One Christmas Eve afternoon, R.L. was sitting in his office, admiring his view of the city and thinking about his Christmas trip to Aspen, when Bob Crachit knocked on his door. Bob was one of R.L.’s bean counters, a quiet fellow who lived in a house with four mortgages in East Dallas. Bob’s house had four mortgages because his neighborhood was red-lined, and he couldn’t find anyone who would lend him the full value of the house. R.L. could have straightened the problem out with a phone call, but he didn’t like to do things like that.

“Bidness is bidness,” he was fond of saying.

“R.L.,” said Bob, “there’s something wrong with some of these numbers.”

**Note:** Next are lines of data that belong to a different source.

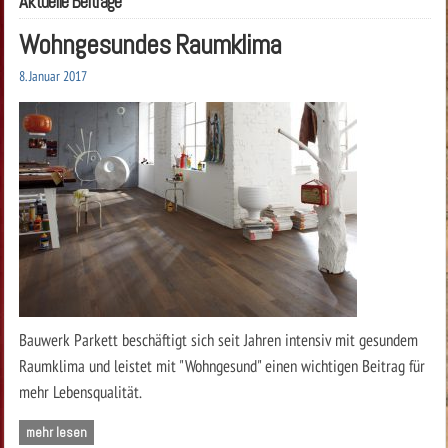
Aktuelle Beiträge
Wohngesundes Raumklima
8. Januar 2017
Bauwerk Parkett beschäftigt sich seit Jahren intensiv mit gesundem
Raumklima und leistet mit "Wohngesund" einen wichtigen Beitrag für
mehr Lebensqualität.
mehr lesen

“Boy, what could possibly be wrong?” asked R.L., who often sounded like Foghorn Leghorn when he was in a good mood. “Aren’t we buying, selling or developing every strip shopping center in the city?”

“That’s part of the problem,” said Bob. “All of these properties are listed on the books as being worth millions and millions, but they are barely worth thousands and thousands. We can’t keep inflating the values like that. It will all come tumbling down.”

“Boy,” said R.L., “don’t worry about it. After all, bidness is bidness.” That evening, as R.L. was 40,000 feet in the air, snoozing in first class (Upgraded, of course, for what kind of chump actually pays for first class?), he thought he felt someone nudging his shoulder. He turned around, and the airplane was gone. Instead, he was floating above the Rockies next to someone dressed like Lady Bird Johnson.

“Did I have too many scotches?” R.L. asked Lady Bird.

“No more than usual,” she said. “I am the Ghost of Christmas Past, and we have some bidness to take care of.”

Then, she snapped her fingers, and they were transported to Christmas Eve, 1925. R.L. saw himself as a small boy, and all of the men looked like Dan Ackroyd in “Driving Miss Daisy.”

“Ah, that was a Christmas,” said R.L. “That’s the way life should be. The colored folks knew their place, the white folks knew their place, and women knew their place. Say, I don’t remember Dan Ackroyd being in my family.”

“Get real,” said Lady Bird, and she vanished. R.L. blinked, and found himself outside a courtroom. Someone dressed like the guy who played Lt. Gerard in “The Fugitive” was handcuffed to him.

“Shut up,” said Lt. Gerard before R.L. could speak. “I am the Ghost of Christmas Future, and we have some bidness to take care of.”

They walked into the courtroom, and R.L. saw himself sitting at the defendant’s table next to a lawyer whose suit cost almost as much as R.L.’s private helicopter. Even worse, the 12 people on the jury all looked like Bob Cratchit. “Don’t tell me – Bob was right about those land deals,” R.L. said. “Hey,” said Gerard, “bidness is bidness.”

Suddenly, R.L. saw a way out.

Isn’t there supposed to be another ghost, the Ghost of Christmas Present?” he asked. “Don’t I get a chance to atone for all of this?”

“Get real,” said Gerard. “We make our own present. What do you think this is, a fairy tale?”